Il n’y a donc pas lieu de statuer sur de telles demandes.
Sur la demande de révocation de l’ordonnance de clôture
L’article 802 du Code de procédure civile dispose que « Après l’ordonnance de clôture, aucune conclusion ne peut être déposée ni aucune pièce produite aux débats, à peine d’irrecevabilité prononcée d’office.
Sont cependant recevables les demandes […] de révocation de l’ordonnance de clôture. […] »
En l’espèce,
Le Juge de la mise en état a instauré un calendrier de procédure le 13 juin 2025 prévoyant notamment que Mme [H] [V] conclut avant le 03 octobre 2025 et les deux défendeurs avant le 05 décembre 2025.
Par courrier électronique du 10 décembre 2025 adressé au Juge de la mise en état, la SNC SRAE BN a sollicité le report de la clôture, au motif qu’elle a eu connaissance des écritures du SYNDICAT le 09 décembre 2025.
Le Juge de la mise en état n’a manifestement pas entendu faire droit à cette demande et prononcé la clôture le 12 décembre 2025.
Le Tribunal observe que contrairement à ce qui est soutenu, les dernières conclusions du SYNDICAT ont été notifiées par voie électronique le 02 décembre 2025, non le 09 décembre 2025 ainsi que le soutient la SNC SRAE BN.
Elle a donc disposé d’un temps suffisant pour organiser sa défense.
Dans ces circonstances, sa demande de révocation de l’ordonnance de clôture sera rejetée.
En conséquence de quoi, les prétention et moyens figurant dans ses conclusions reçues le 12 décembre 2025 à 16h42 seront déclarés irrecevables, sauf en ce qui concerne la demande de révocation de l’ordonnance de clôture.
Ne seront ainsi prise en compte que ses dernières concusions avant cette date, soit celles notifiées par voie électronique le 28 juillet 2025.
Sur les demandes en paiement de Mme [H] [V]
Les articles 1103 et 1104 du Code civil prévoient que les contrats tiennent lieu de loi à ceux qui les ont faits et doivent être négociés, formés et exécutés de bonne foi.
Par application de l’article 1719 du Code civil, le bailleur est tenu de délivrer au preneur la chose louée, d’entretenir cette chose en état de servir à l’usage pour lequel elle a été louée, d’en faire jouir paisiblement le preneur pendant la durée du bail. Cette dernière obligation n’étant pas de l’essence du contrat, les parties peuvent la restreindre, notamment par une clause prévoyant que le preneur ne pourra être indemnisé des conséquences de travaux en cours dans les parties communes d’un immeuble.
L’article 1720 du code précité oblige le bailleur à délivrer la chose en bon état de réparations de toute espèce et d’y faire, pendant la durée du bail, toutes les réparations qui peuvent devenir nécessaires, autres que les locatives.

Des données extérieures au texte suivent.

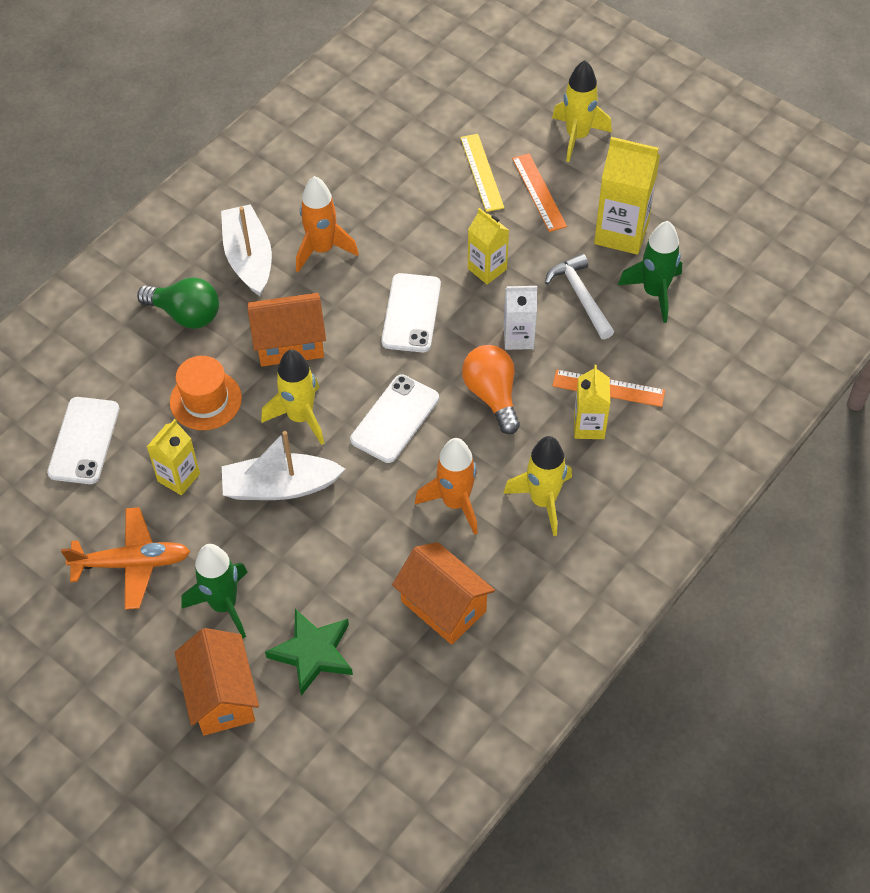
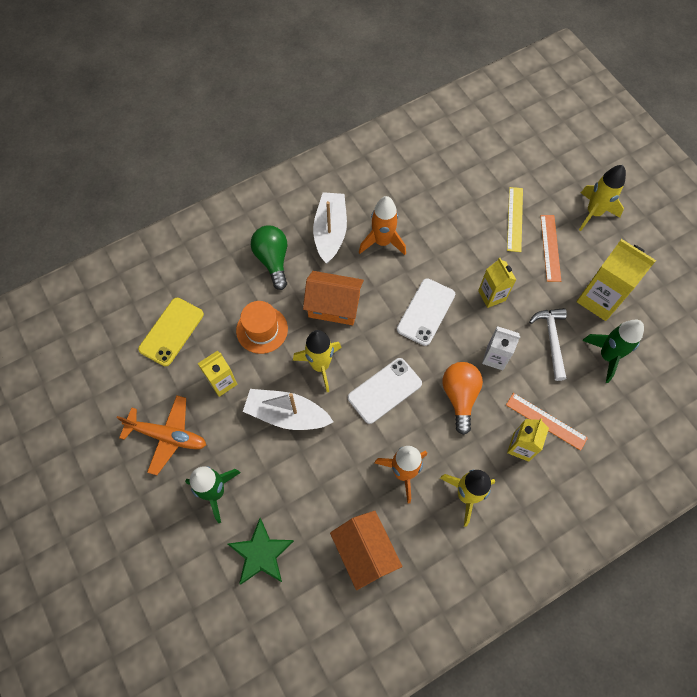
camera: 20 degrees right, 10 degrees up
white phone [47,397,119,484] -> yellow phone [138,298,204,366]
green light bulb [137,277,219,329] -> green light bulb turned 150 degrees counterclockwise [251,226,287,290]
orange house [175,628,259,736] -> none

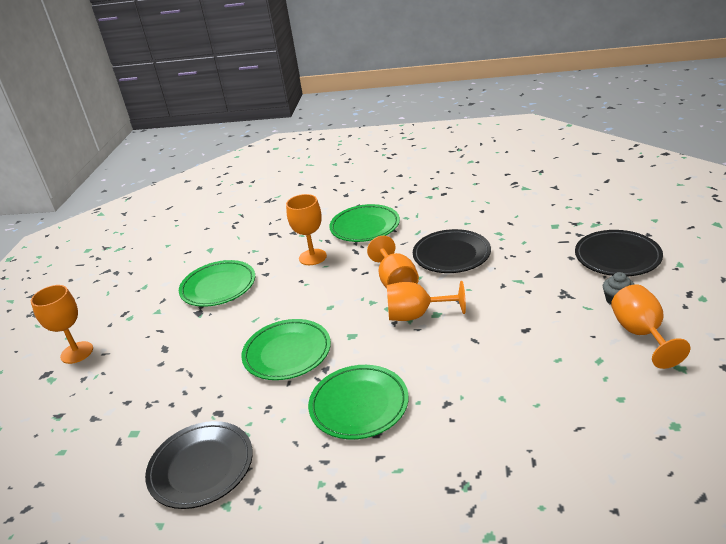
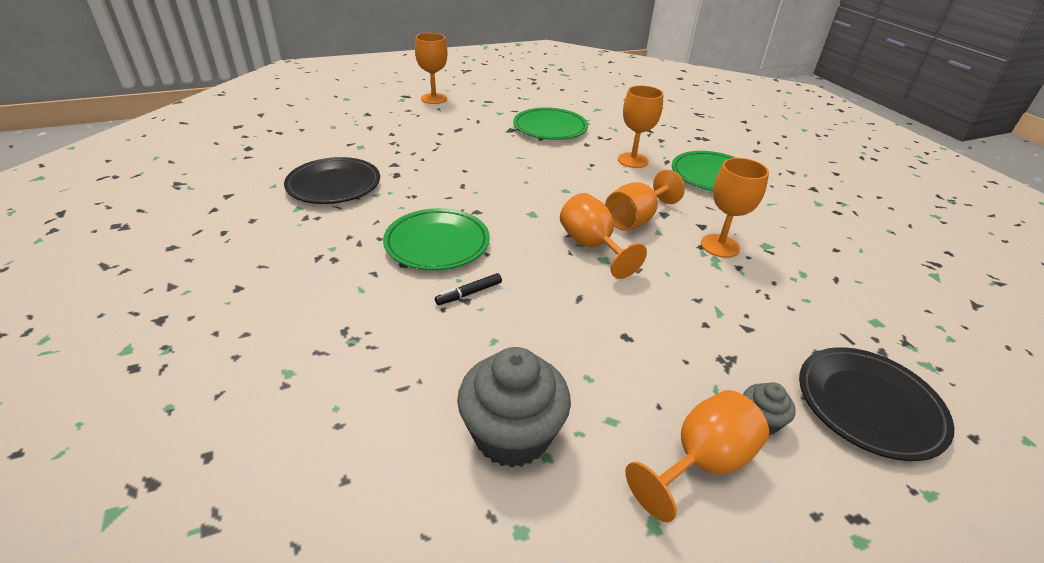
camera: 55 degrees right, 5 degrees up
green plate [241,319,331,380] -> none
black plate [413,229,491,273] -> orange goblet [701,158,769,258]
none -> black marker [435,273,502,305]
none -> grey cupcake [457,347,571,468]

Il doit également garantir le preneur des vices cachés, selon les prévisions de l’article 1722 du code précité.
L’impossibilité d’user de la chose louée conformément à sa destination est assimilée à sa destruction en totalité, au sens de l’article 1722 du Code civil.
De fait, en vertu de l’article 1170 du même code, le bailleur ne peut s’exonérer de ses obligations essentielles par des clauses qui videraient le contrat de sa substance, et plus spécialement de son obligation de délivrance.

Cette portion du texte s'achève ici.